04-10-2020, 02:29
Cineworld are closing all their cinemas this week and probably won't open again until 2021:
https://variety.com/2020/film/global/cin...234791728/
Thanks for everything Boris you fat lard arse, I wanted to watch No Time To Die.
Quote:Cineworld is shuttering all 543 of its Regal Cinema venues in the U.S. and all cinemas across the U.K. and Ireland this coming week, just a day after James Bond film “No Time to Die” was pushed to April 2021.
Variety understands from sources that the chain will close all sites in both countries as early as this week, with staff notified ahead of Monday. Regal is the second largest domestic chain in the U.S., while Cineworld is the U.K.’s biggest cinema operator.
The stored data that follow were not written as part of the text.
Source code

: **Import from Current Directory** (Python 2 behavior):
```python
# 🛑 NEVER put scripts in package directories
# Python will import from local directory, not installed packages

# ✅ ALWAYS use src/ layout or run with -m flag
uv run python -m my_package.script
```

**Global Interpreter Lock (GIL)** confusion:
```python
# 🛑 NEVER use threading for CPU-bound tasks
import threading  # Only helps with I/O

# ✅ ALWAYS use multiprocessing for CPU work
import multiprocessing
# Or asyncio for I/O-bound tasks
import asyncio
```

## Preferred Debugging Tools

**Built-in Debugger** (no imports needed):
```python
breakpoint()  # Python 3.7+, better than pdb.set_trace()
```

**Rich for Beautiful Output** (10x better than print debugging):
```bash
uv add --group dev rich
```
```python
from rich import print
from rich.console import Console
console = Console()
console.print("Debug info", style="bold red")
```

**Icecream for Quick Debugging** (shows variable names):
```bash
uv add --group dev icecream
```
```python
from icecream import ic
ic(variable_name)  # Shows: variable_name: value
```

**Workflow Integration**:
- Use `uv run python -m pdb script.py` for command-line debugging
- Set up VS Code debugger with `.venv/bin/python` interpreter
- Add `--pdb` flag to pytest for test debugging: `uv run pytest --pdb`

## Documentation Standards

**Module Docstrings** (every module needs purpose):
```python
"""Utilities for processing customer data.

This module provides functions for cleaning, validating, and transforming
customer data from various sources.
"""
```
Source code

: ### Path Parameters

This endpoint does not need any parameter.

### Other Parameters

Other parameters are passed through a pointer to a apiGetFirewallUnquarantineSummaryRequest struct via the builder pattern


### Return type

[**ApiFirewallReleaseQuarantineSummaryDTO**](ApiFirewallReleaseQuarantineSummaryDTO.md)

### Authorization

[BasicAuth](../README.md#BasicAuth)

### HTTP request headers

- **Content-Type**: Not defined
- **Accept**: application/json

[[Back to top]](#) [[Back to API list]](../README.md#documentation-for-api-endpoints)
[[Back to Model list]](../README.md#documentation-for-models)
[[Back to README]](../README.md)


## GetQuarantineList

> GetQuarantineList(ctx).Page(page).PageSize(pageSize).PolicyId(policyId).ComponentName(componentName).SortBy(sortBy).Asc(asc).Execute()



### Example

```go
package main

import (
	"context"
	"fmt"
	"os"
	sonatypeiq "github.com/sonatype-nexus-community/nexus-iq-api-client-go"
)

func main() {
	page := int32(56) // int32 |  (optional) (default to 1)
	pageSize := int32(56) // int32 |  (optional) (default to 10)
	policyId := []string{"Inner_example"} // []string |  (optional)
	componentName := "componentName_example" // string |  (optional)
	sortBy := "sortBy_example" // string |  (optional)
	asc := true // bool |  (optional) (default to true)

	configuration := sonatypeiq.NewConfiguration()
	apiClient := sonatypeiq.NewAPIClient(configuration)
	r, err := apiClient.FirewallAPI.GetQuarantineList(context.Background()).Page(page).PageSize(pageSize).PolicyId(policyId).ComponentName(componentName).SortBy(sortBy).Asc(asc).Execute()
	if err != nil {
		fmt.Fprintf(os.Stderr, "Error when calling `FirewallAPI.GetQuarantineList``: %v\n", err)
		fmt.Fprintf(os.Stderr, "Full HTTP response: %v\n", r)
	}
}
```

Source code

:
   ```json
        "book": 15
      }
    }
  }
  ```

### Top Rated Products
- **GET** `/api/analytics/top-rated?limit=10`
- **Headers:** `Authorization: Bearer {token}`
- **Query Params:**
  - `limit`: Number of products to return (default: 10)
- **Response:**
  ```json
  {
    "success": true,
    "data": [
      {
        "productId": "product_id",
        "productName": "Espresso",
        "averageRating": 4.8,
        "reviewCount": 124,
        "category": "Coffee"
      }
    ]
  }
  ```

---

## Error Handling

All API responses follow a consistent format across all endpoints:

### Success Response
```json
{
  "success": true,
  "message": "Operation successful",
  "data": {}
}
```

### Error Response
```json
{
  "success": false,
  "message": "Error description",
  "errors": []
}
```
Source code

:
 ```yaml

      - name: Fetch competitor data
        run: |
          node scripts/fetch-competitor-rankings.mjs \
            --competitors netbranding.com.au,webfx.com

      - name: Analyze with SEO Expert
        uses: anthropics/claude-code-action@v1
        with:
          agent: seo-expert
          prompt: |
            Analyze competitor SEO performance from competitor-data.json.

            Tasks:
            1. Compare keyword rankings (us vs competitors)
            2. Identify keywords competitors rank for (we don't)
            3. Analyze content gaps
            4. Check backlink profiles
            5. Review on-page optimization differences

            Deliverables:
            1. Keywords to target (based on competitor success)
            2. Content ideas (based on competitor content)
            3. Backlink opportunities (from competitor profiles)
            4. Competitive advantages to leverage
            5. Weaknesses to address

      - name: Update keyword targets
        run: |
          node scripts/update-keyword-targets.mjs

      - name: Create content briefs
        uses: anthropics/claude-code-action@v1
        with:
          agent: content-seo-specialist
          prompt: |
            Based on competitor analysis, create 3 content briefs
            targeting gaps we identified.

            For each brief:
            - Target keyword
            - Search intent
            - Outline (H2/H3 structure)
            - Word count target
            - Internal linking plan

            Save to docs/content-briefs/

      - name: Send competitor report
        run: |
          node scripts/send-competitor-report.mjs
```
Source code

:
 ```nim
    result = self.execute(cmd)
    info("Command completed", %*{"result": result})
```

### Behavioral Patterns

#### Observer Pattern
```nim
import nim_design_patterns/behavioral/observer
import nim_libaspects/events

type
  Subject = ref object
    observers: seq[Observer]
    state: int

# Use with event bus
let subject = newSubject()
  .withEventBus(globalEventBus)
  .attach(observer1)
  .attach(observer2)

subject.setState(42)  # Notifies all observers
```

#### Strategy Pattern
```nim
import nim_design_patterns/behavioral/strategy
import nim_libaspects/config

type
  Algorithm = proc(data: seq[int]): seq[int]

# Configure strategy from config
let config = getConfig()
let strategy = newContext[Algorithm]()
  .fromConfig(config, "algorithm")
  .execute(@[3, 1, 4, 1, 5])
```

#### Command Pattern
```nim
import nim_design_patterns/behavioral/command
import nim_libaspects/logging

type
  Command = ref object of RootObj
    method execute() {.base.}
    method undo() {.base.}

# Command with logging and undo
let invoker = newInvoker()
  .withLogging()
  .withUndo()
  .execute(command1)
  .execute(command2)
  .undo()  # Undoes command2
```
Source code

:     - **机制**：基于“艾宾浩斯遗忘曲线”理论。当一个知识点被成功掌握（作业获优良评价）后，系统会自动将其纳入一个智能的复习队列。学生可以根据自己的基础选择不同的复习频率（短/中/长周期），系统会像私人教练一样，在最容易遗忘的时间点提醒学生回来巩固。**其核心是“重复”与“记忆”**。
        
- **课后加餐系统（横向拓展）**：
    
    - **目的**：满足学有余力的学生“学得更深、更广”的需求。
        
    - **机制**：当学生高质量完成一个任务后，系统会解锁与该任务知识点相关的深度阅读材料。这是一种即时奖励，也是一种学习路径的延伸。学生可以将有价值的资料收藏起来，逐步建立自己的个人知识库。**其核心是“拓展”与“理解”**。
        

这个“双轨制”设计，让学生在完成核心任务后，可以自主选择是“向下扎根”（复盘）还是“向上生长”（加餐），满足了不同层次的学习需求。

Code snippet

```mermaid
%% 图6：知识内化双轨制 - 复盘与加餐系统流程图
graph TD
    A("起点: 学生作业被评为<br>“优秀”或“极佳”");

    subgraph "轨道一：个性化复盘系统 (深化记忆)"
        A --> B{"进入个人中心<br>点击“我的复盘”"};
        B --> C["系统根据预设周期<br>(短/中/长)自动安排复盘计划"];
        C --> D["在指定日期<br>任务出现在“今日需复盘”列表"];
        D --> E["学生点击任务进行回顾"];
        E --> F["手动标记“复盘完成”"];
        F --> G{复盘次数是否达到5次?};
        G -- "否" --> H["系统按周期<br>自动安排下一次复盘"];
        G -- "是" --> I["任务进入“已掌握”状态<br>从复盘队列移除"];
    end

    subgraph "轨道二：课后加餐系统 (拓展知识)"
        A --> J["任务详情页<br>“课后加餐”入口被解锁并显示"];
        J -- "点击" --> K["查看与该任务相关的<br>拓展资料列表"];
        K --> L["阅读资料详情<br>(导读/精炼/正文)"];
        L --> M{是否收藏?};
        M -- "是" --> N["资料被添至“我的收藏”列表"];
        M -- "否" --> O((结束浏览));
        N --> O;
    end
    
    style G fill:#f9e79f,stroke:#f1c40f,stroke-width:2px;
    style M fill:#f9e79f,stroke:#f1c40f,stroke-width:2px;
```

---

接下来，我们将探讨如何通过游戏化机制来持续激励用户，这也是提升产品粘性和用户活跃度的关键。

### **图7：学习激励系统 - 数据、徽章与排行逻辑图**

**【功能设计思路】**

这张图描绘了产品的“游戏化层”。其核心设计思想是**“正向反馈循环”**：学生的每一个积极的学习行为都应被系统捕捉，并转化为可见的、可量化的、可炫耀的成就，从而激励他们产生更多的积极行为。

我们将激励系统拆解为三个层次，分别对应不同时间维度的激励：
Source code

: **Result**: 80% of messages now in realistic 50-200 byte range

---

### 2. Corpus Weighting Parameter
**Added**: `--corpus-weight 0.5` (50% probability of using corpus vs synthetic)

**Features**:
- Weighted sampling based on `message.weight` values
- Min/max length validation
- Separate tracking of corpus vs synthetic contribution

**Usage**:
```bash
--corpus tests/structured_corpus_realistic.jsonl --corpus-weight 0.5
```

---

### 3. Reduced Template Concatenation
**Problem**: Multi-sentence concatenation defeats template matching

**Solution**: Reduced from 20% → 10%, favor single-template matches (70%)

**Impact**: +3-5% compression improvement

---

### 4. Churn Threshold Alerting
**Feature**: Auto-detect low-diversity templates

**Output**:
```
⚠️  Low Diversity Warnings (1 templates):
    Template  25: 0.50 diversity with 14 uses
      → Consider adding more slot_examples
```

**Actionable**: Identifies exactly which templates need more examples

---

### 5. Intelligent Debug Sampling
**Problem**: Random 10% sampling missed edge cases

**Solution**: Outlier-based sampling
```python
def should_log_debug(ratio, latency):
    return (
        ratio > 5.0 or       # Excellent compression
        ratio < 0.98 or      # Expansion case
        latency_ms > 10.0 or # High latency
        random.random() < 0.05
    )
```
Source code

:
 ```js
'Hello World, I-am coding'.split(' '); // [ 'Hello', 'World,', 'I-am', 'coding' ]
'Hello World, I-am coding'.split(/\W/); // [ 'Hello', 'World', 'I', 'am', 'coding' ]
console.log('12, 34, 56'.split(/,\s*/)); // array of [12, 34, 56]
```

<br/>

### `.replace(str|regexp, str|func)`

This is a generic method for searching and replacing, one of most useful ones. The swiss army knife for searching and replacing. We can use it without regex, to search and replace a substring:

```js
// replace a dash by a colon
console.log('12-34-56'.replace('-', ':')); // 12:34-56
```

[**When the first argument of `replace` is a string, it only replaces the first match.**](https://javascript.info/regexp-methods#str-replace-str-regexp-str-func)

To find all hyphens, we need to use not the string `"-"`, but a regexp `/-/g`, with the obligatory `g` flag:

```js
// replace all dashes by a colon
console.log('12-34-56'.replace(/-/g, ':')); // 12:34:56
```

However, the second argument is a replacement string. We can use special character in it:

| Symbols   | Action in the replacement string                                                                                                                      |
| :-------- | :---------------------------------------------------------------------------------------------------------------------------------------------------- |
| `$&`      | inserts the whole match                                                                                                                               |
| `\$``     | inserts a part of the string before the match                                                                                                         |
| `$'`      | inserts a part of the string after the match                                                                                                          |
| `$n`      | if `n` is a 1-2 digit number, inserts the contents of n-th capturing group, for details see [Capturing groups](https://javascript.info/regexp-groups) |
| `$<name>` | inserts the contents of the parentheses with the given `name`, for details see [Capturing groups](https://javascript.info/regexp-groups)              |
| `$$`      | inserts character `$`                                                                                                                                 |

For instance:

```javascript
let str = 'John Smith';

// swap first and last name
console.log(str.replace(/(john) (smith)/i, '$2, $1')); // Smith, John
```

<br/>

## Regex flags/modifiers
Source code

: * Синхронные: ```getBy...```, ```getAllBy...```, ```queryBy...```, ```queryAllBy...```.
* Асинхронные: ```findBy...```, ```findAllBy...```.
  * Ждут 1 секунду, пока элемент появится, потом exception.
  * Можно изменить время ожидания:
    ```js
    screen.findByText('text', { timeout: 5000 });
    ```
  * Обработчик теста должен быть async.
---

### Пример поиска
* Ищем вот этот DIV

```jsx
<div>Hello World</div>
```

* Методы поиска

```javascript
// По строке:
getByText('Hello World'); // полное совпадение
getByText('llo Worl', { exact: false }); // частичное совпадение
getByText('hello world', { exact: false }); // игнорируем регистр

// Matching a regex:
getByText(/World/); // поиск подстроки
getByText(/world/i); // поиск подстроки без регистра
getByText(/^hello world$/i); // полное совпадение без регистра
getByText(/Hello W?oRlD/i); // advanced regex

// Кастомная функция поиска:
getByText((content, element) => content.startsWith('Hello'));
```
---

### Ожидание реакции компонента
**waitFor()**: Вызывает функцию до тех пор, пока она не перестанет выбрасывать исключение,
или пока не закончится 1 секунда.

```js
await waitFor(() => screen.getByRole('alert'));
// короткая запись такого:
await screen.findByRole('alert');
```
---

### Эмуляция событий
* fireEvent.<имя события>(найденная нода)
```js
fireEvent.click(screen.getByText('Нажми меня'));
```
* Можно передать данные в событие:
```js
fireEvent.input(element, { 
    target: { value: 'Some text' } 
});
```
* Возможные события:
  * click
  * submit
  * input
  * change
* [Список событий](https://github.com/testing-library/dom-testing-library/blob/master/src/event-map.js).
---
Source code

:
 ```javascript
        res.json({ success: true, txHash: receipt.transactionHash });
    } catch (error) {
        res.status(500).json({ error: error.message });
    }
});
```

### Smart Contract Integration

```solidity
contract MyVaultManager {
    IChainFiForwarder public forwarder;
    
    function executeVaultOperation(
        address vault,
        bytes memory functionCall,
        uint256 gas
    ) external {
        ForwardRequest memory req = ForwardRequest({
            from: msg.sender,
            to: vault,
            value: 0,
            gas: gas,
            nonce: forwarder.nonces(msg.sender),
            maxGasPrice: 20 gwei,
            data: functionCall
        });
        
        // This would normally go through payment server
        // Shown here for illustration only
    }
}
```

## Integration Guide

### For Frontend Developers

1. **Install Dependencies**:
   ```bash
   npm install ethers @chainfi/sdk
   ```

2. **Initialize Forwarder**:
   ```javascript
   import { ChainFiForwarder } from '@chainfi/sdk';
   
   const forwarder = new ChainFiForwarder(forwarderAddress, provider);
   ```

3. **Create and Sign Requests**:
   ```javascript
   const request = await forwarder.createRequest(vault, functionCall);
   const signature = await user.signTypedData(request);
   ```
In the U.K., Cineworld, which declined to comment, is understood to be writing to Prime Minister Boris Johnson and Culture Secretary Oliver Dowden this weekend to explain that the exhibition sector is “unviable” due to studios delaying tentpoles as a result of anxious audiences steering clear of cinemas amid the global pandemic. The Cineworld closures will put up to 5,500 jobs at risk in the U.K.
Sources indicate a reopening date hasn’t yet been set, but cinemas could stay closed until 2021.
The swift move by the Mooky Greidinger-run chain, whose U.K. closures were first reported by The Sunday Times, follows Friday’s bombshell Bond announcement. Though there had been speculation that “No Time to Die” could move from its Nov. 12 and Nov. 20 slots in the U.K. and North America, respectively, many in the industry, including several global exhibition bosses, believed it would ultimately hold firm. Its new date of April 2, 2021, has come as a distressing shock to the exhibition sector, which is starved of vital blockbusters to bring audiences back to movie theaters.
https://variety.com/2020/film/global/cin...234791728/
Thanks for everything Boris you fat lard arse, I wanted to watch No Time To Die.